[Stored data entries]
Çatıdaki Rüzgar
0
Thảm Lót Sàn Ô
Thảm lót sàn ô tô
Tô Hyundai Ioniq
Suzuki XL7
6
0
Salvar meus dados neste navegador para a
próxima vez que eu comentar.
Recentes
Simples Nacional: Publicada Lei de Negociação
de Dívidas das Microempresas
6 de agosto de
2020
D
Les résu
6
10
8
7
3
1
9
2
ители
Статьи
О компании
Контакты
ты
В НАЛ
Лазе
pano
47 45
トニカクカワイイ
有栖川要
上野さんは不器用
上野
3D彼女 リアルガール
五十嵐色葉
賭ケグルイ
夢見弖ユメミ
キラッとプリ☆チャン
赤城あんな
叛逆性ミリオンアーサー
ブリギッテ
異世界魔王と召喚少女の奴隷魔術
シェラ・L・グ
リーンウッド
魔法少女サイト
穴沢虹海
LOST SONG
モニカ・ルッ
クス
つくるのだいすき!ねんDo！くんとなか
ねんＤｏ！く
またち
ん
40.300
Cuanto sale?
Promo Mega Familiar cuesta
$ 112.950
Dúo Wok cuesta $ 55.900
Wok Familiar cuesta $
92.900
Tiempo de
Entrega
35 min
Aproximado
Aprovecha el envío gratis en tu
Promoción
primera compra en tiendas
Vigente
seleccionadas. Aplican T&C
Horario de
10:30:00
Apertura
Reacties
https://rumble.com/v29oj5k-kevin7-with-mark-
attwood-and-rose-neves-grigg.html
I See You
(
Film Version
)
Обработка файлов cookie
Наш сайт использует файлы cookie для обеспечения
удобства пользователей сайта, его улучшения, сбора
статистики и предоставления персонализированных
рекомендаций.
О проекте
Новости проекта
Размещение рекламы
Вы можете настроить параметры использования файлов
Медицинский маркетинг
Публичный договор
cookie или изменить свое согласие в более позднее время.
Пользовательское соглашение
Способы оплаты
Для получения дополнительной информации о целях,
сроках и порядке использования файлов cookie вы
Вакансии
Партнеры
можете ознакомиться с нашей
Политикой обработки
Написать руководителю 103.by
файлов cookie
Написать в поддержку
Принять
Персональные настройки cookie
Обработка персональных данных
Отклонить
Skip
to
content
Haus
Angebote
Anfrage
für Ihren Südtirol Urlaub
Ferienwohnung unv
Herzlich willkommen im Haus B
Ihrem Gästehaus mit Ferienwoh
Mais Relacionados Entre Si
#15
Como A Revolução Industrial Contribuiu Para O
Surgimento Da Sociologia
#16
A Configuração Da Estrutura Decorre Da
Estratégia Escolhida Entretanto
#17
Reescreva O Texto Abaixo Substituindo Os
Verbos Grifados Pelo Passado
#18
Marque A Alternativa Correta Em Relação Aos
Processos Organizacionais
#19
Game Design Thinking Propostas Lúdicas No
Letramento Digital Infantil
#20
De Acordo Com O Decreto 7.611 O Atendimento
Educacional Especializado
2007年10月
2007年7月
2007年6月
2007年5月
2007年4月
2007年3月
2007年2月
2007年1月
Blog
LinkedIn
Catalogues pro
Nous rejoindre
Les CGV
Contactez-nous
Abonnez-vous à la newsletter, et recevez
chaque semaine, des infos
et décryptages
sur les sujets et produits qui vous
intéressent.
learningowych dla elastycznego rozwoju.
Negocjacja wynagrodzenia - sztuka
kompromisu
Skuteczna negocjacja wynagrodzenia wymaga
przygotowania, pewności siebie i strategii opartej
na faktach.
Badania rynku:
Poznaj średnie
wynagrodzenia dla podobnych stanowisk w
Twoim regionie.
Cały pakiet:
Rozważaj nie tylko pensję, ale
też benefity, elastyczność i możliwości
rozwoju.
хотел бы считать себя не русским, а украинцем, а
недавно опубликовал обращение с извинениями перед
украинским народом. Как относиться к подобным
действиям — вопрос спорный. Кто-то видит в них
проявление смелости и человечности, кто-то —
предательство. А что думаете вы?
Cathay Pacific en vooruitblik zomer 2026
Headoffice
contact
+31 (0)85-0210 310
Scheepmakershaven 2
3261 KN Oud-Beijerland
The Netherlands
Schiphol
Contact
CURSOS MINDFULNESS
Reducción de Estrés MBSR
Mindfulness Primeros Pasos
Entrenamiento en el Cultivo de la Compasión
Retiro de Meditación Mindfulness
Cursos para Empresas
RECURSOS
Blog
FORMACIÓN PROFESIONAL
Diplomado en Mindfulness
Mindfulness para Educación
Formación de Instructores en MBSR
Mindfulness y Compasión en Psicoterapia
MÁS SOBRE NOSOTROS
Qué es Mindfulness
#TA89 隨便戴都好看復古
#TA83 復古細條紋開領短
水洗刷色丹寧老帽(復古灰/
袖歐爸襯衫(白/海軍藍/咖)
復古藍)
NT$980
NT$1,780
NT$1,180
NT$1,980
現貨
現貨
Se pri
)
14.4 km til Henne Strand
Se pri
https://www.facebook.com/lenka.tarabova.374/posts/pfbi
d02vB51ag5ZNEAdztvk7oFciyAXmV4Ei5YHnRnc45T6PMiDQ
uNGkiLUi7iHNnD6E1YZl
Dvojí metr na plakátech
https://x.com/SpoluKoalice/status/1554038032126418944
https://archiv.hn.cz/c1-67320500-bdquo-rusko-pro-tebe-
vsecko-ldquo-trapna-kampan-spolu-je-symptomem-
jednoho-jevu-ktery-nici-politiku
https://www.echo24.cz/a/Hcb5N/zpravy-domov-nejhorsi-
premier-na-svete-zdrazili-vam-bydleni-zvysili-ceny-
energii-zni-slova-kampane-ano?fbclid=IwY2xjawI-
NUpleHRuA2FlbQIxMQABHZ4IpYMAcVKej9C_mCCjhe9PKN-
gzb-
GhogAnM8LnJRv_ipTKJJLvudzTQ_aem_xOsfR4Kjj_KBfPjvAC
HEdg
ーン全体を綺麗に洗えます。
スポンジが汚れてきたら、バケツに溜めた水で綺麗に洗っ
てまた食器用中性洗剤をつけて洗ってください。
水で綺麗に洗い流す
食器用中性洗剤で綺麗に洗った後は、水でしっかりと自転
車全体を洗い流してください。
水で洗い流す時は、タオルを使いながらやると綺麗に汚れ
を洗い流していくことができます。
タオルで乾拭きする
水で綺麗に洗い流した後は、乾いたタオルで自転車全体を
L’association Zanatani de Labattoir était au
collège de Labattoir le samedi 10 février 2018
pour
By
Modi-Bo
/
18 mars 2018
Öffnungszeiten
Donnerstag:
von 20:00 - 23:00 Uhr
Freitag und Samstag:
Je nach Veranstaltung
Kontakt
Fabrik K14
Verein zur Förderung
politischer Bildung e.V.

**How to complete this task**
For every line in the data above that has the string "использования", return that line.

**Output**
Вы можете настроить параметры использования файлов
сроках и порядке использования файлов cookie вы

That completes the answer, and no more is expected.